◆ What to work on ◆
Format the lines in the items below, from the line with "h) Estudiar y" up to and including the line with "evaluaciones, si las hubiere.", as a Markdown table with a Row column for the row number and a Line column for the line itself, skipping blank lines.
###
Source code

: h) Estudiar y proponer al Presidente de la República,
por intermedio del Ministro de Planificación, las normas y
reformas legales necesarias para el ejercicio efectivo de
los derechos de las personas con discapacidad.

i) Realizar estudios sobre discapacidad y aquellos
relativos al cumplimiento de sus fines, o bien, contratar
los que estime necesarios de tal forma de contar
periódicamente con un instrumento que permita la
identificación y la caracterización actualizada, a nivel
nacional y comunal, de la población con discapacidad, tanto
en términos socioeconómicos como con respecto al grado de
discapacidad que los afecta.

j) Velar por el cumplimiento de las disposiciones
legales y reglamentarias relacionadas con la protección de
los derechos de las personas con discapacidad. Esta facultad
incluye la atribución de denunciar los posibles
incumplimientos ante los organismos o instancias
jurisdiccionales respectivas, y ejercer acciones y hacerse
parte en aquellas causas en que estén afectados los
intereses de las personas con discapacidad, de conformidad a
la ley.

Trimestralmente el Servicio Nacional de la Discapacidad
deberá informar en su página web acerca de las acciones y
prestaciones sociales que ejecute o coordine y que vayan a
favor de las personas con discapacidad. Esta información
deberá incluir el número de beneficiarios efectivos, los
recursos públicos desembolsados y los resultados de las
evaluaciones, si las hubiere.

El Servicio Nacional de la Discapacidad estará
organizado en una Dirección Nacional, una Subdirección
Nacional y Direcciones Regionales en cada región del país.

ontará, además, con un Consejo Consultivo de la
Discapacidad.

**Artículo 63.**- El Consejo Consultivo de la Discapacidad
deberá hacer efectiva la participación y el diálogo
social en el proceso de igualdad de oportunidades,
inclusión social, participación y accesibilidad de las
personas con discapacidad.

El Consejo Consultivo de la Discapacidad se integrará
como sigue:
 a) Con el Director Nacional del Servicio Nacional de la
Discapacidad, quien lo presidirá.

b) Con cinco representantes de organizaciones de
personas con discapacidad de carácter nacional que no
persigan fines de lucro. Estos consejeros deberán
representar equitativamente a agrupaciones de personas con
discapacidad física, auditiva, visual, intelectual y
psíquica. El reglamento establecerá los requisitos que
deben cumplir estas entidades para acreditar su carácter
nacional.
###
◆ Exercise result ◆
| Row | Line |
|---|---|
| 1 | : h) Estudiar y proponer al Presidente de la República, |
| 2 | por intermedio del Ministro de Planificación, las normas y |
| 3 | reformas legales necesarias para el ejercicio efectivo de |
| 4 | los derechos de las personas con discapacidad. |
| 5 | i) Realizar estudios sobre discapacidad y aquellos |
| 6 | relativos al cumplimiento de sus fines, o bien, contratar |
| 7 | los que estime necesarios de tal forma de contar |
| 8 | periódicamente con un instrumento que permita la |
| 9 | identificación y la caracterización actualizada, a nivel |
| 10 | nacional y comunal, de la población con discapacidad, tanto |
| 11 | en términos socioeconómicos como con respecto al grado de |
| 12 | discapacidad que los afecta. |
| 13 | j) Velar por el cumplimiento de las disposiciones |
| 14 | legales y reglamentarias relacionadas con la protección de |
| 15 | los derechos de las personas con discapacidad. Esta facultad |
| 16 | incluye la atribución de denunciar los posibles |
| 17 | incumplimientos ante los organismos o instancias |
| 18 | jurisdiccionales respectivas, y ejercer acciones y hacerse |
| 19 | parte en aquellas causas en que estén afectados los |
| 20 | intereses de las personas con discapacidad, de conformidad a |
| 21 | la ley. |
| 22 | Trimestralmente el Servicio Nacional de la Discapacidad |
| 23 | deberá informar en su página web acerca de las acciones y |
| 24 | prestaciones sociales que ejecute o coordine y que vayan a |
| 25 | favor de las personas con discapacidad. Esta información |
| 26 | deberá incluir el número de beneficiarios efectivos, los |
| 27 | recursos públicos desembolsados y los resultados de las |
| 28 | evaluaciones, si las hubiere. |